少しだけそれを歯痒く思い、問いにちゃんとした答えを返してくれない彼に苛立ちを覚えたが、何故だか私は彼の問いに「……えっと、一昨日十六歳になった。六月二十九日生まれ……」と普通に答えてしまう。それは、彼の表情が少しばかりの真剣みを帯びていた為であり……。
「へぇ、すげー最近じゃん。お誕生日おめでとう」
「……ありがとうございます」
予定調和のような祝福に、御座なりな御礼。
何だか茶番劇をやらされている感じだ……。
大根役者のチープな演劇。
「じゃあ、十六歳になったばかりの安西さんに、俺からの――っつーか、俺等からのか。俺等からの、過酷な現実をプレゼントだな」
口調はふざけ気味なそれだったけど、表情は真剣なものだった。とてもではないが、緩んだ気持ちで聞く事を許さない感じ……。

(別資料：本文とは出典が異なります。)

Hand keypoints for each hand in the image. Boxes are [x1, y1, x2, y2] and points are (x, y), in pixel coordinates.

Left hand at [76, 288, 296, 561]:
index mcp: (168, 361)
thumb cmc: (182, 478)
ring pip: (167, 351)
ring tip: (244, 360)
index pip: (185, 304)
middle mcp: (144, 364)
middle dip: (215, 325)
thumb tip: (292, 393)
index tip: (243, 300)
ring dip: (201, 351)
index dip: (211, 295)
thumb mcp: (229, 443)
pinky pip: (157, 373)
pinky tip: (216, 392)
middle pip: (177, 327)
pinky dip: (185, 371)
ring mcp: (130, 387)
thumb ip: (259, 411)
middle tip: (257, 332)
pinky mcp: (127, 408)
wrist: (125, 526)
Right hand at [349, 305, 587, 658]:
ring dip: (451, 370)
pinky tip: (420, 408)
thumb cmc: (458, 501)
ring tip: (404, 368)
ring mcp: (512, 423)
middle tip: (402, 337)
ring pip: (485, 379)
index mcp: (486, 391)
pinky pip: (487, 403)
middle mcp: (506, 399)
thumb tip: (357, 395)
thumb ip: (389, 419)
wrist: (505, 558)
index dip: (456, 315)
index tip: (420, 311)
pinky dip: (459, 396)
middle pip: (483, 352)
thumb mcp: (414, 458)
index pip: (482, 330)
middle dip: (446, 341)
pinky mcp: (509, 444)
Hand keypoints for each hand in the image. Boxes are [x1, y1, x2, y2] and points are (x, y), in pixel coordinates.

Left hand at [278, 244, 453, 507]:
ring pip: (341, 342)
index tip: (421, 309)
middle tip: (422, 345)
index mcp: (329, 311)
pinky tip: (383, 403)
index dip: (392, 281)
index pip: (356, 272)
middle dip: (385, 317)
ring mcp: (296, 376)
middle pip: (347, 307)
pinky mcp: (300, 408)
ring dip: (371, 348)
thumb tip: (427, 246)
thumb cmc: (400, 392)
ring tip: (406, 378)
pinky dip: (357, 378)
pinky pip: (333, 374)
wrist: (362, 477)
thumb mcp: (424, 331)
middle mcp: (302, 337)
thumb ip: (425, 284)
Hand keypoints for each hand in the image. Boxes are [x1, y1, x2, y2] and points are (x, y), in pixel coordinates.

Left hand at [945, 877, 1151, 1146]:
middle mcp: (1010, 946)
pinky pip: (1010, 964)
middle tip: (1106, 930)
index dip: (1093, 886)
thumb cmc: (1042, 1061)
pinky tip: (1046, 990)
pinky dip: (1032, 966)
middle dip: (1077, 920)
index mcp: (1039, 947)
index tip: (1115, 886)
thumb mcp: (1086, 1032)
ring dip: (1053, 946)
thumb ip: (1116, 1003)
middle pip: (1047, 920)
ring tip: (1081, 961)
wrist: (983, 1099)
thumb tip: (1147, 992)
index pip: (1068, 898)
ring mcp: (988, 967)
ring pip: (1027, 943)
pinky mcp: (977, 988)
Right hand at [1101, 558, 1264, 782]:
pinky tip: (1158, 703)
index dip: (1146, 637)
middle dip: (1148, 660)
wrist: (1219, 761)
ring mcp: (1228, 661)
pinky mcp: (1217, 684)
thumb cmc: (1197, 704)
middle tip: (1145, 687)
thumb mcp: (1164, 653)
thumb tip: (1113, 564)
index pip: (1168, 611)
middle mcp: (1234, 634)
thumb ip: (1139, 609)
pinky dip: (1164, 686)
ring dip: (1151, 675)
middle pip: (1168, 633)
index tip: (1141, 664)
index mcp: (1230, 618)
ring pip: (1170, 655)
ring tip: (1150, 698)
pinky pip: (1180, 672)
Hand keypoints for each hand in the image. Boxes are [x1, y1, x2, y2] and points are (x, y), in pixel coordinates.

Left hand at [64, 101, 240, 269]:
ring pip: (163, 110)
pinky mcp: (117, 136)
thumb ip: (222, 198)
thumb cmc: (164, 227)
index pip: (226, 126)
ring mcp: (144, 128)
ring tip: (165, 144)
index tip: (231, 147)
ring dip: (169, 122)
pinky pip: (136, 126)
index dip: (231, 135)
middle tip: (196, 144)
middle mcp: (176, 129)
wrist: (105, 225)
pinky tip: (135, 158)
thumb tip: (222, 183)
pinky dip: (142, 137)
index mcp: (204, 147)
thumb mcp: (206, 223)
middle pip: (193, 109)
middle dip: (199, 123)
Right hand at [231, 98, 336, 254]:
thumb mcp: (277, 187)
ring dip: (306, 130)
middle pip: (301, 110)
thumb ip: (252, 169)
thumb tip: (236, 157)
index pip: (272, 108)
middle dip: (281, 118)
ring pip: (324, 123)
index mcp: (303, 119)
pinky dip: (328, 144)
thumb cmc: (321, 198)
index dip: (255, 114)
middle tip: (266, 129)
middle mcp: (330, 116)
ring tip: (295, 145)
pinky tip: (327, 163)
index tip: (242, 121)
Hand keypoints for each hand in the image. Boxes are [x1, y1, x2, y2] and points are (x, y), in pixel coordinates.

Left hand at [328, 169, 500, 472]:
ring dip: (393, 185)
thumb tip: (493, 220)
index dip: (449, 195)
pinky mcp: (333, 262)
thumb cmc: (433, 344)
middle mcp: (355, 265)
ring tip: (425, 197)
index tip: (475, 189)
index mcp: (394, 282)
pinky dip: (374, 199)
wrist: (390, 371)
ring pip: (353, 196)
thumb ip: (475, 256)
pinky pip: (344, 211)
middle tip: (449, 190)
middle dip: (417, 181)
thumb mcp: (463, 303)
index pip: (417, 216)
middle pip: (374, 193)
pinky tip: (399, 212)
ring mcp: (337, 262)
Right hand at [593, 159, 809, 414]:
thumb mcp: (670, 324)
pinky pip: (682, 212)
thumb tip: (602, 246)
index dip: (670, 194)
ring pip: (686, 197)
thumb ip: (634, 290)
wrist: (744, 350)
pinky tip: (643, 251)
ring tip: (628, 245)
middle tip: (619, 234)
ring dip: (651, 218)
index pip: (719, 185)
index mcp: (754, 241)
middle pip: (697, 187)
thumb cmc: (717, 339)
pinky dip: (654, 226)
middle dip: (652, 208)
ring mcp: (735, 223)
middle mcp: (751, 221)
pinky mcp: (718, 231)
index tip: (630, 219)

彼は屋上に続く扉のドアノブに手を掛け、捻り、内側に引く。
その瞬間、この病院の壁がもの凄い質の防音設備だという事を思い知らされた。
耳の鼓膜が強烈な音の波を受けて震えたのだ。
「――――!」
バタバタバタバタッという轟音を鼓膜に受け、視界に飛び込んできたのは、機体部分に大きな赤い十字を掲げた、これまた大きなヘリコプター。
「……何あれ? あれに乗るって事? これから……?」
「ん? そうだよ」
この轟音の中、独り言の積りで呟いた声を彼は拾い、彼の返答もまた、この轟音の中で私の耳に届いた。
何故そうなったのかは分からないけれど、そうなったのだ……。
「安西さんが十六年間生きて来た中で培った常識の一つをね、俺等がぶっ壊しちゃうのは、凄く申し訳ないです。だけど、本当はこれが現実だって事を受け入れて欲しいんだ。寧ろ、昨日のあれを見ちゃった以上、昨日のあれが見えちゃった以上、受け入れなくちゃならないんだ」
だから、ごめんなさい。
奥海くんはそう言って謝り、続けて口を開いた。
私は、その言葉に頭を撃ち抜かれた気分になる。
「春夏秋冬。日本にはもう、季節なんてもんは無いんだよ」
奥海くんはもう一度、「ごめんね」と、私に謝った……。